By Elaina Vitale, Assistant Librarian
Joanna Russ wrote a number of feminist and science fiction texts throughout her long writing career. Her most famous, The female man, was published in 1975 and heralded the dawn of feminist science fiction. Uniquely for the time and genre, she wrote of women as distinct individuals unbound by gender roles. Russ won the prestigious Nebula and Hugo prizes for her various fictions, and prodigiously journaled and corresponded for most of her life.
Russ earned her undergraduate degree at Cornell University in 1957. In 1955, as an 18 year old, she enrolled in Professor Max Black’s Philosophy 327 class—The Philosophy of Science. Black was a philosopher, self-pronounced ‘lapsed mathematician,’ and prolific writer.
Russ saved all relevant course material for Philosophy 327, including the syllabus, required and supplementary readings and her course notebook. She was a meticulous, thoughtful note-taker, and her course notebook for Philosophy 327 is entirely full. Assignments are taped on pages throughout at intervals. Russ noted her often amusing thoughts on most of the 48 supplementary readings (of J.D. Bernal’s Social function of science she wrote: “Marxist. Controversial., of N. Campell’s What is science? she wrote: “Wrong-headed (!)” and of B. Russell’s Analysis of matter she wrote: “difficult, worth it.”)
Her notes are questioning, intelligent and beautiful. She quotes Reichenbach and responds quizzically to his quote “BUT: there is still only one logic, used in all these geometries. Why does it work? A conclusion doesn’t extend premises; it only makes clear what is implicit in them already.
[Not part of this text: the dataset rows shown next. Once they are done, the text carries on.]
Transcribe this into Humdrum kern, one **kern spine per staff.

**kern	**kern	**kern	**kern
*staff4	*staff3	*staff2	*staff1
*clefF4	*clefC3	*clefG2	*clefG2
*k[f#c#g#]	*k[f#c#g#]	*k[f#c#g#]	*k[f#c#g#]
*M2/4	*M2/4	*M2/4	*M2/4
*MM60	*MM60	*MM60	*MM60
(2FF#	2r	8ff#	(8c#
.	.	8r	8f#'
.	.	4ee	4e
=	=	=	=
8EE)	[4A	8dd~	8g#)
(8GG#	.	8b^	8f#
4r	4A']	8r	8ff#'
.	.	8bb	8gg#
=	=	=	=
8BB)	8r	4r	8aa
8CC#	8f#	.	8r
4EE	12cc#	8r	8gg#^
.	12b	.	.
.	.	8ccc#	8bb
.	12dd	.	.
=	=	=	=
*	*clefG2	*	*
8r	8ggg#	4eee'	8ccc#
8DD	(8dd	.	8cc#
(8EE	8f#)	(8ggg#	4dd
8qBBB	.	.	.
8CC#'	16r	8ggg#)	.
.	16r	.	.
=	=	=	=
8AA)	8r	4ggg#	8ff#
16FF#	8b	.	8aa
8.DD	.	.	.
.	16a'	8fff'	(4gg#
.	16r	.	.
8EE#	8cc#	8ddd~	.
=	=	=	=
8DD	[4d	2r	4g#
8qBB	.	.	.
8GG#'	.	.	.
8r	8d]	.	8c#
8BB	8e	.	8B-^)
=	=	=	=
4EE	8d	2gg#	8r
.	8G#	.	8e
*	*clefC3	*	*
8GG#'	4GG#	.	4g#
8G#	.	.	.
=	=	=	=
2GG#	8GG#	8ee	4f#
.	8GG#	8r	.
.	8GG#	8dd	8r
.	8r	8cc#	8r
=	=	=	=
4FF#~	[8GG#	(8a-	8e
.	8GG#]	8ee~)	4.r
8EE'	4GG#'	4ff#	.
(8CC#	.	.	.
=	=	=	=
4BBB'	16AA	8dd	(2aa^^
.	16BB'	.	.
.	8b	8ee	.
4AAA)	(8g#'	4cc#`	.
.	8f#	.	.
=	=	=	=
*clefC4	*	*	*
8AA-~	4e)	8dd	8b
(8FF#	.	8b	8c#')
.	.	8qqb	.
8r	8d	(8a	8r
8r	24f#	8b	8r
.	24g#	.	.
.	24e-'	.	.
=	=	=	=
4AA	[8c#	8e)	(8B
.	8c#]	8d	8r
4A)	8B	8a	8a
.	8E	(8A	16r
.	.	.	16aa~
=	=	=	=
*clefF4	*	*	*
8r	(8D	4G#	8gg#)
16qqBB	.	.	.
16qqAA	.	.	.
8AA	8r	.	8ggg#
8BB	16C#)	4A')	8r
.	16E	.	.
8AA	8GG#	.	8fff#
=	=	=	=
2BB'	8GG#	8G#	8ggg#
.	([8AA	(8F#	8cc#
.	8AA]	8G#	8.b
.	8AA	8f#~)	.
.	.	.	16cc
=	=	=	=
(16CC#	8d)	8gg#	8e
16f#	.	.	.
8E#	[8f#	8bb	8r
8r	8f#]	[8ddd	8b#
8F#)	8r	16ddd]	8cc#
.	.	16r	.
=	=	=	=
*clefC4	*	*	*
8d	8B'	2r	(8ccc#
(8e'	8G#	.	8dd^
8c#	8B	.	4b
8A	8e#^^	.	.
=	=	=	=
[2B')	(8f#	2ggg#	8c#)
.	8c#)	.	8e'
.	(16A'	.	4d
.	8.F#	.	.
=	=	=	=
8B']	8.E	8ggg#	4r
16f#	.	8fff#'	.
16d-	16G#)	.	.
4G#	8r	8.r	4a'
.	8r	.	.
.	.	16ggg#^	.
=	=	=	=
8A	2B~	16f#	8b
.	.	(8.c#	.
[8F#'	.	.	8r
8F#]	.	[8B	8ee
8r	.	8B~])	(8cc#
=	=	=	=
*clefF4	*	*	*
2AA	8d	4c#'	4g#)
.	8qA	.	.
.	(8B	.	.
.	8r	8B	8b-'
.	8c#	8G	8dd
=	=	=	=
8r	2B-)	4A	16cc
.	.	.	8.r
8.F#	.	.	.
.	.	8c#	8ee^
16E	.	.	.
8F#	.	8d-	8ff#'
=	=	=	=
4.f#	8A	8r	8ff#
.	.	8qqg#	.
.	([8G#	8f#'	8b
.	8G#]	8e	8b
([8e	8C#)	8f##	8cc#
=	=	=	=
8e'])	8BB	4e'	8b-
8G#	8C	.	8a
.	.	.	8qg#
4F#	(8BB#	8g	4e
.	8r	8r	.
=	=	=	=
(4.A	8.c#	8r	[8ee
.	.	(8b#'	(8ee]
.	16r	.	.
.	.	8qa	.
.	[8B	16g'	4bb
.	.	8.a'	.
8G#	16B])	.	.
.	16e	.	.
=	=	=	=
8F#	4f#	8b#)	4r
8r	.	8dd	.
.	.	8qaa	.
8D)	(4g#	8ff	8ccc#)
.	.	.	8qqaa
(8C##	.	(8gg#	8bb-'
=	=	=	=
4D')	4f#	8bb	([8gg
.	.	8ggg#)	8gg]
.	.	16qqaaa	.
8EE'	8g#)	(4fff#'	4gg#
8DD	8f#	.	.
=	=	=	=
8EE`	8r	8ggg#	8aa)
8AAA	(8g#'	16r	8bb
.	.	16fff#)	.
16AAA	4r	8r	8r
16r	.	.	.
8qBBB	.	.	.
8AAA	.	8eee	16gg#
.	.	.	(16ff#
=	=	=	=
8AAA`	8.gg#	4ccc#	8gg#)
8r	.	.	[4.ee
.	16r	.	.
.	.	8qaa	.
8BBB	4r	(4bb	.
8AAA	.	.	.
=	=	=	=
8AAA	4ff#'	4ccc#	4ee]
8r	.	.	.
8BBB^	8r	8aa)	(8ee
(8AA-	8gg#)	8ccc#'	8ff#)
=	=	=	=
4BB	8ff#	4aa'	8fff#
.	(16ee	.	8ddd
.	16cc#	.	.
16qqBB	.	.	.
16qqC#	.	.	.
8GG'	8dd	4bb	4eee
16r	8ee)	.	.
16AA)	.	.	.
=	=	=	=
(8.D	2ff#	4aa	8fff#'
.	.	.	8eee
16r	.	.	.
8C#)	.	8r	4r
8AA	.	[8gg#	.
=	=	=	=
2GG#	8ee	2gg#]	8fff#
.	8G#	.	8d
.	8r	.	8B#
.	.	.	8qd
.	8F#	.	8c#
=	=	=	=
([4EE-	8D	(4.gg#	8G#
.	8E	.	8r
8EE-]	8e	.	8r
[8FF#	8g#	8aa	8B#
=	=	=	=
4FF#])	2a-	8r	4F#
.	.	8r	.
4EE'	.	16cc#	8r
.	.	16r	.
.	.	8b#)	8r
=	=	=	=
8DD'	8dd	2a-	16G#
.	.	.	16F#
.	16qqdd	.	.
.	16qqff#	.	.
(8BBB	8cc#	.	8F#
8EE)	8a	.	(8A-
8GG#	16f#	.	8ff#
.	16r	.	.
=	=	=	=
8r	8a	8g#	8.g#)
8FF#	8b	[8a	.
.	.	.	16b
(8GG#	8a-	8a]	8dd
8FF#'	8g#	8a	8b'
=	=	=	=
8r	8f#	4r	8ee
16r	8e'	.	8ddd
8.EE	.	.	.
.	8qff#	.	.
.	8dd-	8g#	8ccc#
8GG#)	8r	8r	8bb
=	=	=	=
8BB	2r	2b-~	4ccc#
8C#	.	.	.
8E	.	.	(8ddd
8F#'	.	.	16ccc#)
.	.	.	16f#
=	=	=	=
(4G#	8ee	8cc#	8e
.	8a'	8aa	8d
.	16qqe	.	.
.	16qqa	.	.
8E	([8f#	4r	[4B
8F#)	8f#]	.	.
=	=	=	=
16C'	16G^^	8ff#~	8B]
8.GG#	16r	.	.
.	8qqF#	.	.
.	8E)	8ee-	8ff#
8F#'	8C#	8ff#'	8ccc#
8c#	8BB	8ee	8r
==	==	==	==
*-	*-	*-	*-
Still: why does it work?”
We may never know if Black’s class impacted Russ’s oeuvre in any way, or if she ever referenced her detailed notes for one of her books or essays. With thoughtful cataloging and stable archival housing, we can, however, guarantee that her notebook and notes are available to researchers for generations to come.
Russ’s lectures notes join NBLA’s many other lecture note and course notebook holdings. To search our collection of similar titles, search “notebooks” or similar terms in our catalog and limit your search to “Archival collections held at AIP.” Russ’s papers are held at the University of Oregon.